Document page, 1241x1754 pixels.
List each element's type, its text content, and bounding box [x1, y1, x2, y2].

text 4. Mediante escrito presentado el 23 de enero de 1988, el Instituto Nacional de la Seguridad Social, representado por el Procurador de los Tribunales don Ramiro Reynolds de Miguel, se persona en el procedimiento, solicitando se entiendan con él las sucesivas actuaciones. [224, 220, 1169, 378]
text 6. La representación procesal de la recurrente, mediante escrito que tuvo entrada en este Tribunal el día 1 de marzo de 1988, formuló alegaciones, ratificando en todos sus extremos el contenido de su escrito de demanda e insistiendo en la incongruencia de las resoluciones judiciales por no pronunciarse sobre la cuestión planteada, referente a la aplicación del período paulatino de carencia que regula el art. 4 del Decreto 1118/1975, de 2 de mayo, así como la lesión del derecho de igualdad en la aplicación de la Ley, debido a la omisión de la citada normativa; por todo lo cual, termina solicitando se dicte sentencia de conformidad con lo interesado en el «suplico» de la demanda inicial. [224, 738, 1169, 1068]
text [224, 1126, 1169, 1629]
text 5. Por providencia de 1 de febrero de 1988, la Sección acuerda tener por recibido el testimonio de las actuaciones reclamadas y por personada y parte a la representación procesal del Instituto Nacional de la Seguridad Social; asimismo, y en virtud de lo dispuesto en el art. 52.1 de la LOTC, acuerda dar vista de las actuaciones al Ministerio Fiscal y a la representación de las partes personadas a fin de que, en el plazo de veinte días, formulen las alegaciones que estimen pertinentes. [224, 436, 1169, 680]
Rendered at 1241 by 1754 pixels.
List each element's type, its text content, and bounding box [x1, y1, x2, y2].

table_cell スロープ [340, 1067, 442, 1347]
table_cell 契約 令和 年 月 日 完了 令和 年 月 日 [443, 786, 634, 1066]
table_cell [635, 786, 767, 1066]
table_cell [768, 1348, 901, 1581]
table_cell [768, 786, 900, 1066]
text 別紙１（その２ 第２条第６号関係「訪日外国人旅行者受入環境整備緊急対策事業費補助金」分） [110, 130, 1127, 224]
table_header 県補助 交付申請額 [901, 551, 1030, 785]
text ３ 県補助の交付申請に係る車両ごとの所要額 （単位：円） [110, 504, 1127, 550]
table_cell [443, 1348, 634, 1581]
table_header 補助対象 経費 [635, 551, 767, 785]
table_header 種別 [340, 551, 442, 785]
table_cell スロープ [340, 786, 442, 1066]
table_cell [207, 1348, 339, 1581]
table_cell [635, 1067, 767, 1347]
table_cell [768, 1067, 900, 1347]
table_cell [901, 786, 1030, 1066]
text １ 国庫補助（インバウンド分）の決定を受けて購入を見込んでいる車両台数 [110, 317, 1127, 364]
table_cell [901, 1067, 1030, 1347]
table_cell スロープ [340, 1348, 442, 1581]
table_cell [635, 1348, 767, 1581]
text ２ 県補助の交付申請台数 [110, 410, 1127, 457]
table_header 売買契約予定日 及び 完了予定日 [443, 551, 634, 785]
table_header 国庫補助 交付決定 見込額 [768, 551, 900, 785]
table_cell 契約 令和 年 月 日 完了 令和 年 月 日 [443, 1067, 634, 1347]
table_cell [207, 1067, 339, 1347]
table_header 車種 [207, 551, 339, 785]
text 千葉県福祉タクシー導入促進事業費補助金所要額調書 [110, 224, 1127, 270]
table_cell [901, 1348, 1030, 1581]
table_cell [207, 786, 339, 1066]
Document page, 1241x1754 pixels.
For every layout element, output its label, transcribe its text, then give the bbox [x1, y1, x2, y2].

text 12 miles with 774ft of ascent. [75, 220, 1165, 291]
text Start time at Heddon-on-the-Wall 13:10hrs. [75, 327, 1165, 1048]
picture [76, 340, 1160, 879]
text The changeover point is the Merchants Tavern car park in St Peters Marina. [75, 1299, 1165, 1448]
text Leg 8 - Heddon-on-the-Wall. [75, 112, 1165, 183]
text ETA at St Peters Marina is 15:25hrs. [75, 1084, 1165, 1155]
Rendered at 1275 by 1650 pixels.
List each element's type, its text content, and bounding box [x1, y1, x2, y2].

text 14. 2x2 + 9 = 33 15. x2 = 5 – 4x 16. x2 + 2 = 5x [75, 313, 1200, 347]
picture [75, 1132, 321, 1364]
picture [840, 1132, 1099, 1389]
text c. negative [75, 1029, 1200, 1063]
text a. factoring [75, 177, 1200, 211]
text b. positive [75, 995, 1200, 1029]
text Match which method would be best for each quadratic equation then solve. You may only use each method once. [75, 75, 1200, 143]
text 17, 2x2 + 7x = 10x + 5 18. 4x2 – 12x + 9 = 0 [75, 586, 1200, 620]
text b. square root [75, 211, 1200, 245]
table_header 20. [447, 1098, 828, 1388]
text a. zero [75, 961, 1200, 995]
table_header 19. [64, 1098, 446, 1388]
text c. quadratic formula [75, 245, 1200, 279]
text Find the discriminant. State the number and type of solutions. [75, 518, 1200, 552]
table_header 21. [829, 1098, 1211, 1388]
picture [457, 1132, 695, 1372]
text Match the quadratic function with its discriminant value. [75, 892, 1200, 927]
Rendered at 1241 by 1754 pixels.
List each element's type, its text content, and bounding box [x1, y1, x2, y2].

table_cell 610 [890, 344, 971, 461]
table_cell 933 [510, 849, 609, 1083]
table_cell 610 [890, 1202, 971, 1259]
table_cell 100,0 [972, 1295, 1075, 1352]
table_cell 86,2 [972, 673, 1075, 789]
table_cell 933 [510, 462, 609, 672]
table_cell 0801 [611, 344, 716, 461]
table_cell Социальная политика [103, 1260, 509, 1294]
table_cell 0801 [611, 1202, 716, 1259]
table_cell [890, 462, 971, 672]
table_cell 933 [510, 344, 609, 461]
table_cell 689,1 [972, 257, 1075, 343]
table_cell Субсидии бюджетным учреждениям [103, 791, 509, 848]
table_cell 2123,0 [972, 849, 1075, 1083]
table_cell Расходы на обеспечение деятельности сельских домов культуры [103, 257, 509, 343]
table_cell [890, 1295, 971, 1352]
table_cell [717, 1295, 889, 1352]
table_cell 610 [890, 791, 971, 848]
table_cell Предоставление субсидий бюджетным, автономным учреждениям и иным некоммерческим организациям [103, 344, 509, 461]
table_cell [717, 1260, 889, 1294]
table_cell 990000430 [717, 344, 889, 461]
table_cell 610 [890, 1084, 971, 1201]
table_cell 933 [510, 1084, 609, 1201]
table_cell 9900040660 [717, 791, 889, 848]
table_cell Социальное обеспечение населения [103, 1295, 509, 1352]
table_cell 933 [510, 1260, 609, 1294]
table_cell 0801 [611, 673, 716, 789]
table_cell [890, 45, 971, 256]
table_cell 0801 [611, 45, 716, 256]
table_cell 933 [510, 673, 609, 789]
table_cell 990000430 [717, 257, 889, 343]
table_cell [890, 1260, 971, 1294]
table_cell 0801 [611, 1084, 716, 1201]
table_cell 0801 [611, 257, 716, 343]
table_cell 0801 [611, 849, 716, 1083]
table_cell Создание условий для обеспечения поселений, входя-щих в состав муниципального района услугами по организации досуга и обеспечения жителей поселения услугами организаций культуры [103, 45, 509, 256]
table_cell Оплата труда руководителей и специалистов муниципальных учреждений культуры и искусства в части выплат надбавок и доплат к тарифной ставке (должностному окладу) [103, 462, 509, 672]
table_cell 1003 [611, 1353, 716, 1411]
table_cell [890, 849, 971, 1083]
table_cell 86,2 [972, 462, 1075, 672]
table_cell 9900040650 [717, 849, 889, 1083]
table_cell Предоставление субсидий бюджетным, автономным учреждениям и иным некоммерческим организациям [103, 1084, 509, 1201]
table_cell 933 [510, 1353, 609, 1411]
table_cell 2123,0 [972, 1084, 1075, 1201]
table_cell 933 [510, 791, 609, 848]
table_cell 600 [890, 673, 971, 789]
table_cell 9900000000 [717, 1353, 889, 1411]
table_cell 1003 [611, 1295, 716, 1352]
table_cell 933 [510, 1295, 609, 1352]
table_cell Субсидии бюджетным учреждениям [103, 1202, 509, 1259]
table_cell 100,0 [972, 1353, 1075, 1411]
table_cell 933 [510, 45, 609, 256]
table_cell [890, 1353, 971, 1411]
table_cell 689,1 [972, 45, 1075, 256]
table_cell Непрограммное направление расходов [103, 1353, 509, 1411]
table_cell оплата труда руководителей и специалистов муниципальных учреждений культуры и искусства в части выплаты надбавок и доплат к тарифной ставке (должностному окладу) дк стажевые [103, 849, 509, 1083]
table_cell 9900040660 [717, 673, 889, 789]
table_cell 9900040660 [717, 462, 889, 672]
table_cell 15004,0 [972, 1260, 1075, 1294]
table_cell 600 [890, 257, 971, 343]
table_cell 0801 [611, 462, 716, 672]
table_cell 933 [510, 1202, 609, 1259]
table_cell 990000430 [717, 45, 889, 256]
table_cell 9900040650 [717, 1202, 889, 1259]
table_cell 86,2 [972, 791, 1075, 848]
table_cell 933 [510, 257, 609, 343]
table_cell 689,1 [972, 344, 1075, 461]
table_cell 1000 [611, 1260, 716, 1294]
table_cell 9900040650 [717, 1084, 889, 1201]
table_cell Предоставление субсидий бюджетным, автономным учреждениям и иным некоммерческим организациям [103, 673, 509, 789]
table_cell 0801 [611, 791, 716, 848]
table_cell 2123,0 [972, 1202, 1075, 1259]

^^^^^^^^

# Activity:
Within the records above, how many lines include the word "труда"? State the number by itself.

# Solution below:
2